Records to use below:
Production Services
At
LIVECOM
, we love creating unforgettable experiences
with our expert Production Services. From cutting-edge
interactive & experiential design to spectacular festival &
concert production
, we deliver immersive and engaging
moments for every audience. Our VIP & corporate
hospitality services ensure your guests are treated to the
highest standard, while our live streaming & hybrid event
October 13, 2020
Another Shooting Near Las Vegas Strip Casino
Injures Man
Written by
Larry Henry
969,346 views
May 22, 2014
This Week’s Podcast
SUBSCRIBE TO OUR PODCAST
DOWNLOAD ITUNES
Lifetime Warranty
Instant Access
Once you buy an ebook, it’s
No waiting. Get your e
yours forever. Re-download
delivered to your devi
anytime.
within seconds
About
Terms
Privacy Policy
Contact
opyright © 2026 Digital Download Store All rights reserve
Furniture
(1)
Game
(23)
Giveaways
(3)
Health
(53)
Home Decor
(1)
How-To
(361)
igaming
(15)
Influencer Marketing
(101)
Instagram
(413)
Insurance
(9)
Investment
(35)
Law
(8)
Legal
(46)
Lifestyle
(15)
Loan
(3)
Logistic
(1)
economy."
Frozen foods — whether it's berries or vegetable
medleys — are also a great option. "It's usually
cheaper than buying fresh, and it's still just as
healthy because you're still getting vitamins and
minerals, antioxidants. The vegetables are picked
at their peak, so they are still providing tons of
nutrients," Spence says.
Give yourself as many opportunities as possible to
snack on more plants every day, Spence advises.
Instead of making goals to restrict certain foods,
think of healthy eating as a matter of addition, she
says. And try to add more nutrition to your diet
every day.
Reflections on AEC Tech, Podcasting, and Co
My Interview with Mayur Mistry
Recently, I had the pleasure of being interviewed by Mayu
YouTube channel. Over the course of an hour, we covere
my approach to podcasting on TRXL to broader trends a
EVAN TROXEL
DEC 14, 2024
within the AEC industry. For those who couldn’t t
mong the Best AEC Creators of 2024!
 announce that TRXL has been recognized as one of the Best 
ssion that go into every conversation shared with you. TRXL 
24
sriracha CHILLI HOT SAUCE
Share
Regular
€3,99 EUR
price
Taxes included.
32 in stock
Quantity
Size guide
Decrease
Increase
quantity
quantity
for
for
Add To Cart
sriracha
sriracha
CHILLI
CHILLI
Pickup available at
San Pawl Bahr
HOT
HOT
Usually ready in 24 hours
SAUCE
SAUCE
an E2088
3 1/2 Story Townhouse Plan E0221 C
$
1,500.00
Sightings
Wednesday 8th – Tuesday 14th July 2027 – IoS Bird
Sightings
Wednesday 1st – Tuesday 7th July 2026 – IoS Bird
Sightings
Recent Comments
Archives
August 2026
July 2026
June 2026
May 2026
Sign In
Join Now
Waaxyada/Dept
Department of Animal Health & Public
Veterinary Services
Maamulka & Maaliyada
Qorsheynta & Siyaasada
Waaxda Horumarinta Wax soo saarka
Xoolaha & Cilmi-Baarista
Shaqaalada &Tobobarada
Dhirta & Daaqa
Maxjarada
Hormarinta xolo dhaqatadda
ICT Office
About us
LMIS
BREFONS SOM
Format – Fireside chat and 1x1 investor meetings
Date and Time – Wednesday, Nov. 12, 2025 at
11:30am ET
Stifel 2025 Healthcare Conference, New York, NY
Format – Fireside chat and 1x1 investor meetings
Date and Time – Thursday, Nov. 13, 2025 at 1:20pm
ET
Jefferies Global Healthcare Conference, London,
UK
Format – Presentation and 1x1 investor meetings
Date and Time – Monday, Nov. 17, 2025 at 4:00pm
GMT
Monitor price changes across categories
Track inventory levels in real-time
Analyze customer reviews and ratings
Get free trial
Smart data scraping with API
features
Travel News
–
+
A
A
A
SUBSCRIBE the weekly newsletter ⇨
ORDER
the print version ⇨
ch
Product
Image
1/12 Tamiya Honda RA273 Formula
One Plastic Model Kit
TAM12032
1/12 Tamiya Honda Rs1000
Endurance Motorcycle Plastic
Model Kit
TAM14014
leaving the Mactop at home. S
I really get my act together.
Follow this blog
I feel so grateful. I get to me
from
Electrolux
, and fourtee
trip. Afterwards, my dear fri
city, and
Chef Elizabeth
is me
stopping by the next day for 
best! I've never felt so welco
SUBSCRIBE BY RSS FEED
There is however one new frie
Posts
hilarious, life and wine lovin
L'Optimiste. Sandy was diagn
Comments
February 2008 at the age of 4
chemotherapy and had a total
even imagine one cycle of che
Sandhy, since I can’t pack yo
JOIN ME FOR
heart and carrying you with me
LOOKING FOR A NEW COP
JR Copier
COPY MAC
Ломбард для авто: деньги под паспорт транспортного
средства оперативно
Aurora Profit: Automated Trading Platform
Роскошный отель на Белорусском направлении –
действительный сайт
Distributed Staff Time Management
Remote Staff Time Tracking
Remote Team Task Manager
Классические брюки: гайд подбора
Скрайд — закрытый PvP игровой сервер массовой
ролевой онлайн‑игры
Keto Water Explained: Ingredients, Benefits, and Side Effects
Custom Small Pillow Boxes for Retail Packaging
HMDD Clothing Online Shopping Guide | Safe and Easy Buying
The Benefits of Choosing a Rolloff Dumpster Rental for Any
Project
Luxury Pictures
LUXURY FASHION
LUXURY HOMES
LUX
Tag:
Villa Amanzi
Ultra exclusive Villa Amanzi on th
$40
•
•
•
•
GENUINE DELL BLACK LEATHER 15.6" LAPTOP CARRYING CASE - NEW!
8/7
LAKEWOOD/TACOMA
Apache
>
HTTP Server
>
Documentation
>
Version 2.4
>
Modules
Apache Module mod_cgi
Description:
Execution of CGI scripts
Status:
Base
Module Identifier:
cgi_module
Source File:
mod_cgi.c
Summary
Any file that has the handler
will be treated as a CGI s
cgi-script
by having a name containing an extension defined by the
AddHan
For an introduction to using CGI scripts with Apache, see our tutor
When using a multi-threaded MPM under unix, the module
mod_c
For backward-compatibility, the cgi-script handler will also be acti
End of Records to use.
All lines from the beginning of the entries through the line marked "immersive and engaging" are to be output exactly; nothing else belongs in the answer.

Production Services
At
LIVECOM
, we love creating unforgettable experiences
with our expert Production Services. From cutting-edge
interactive & experiential design to spectacular festival &
concert production
, we deliver immersive and engaging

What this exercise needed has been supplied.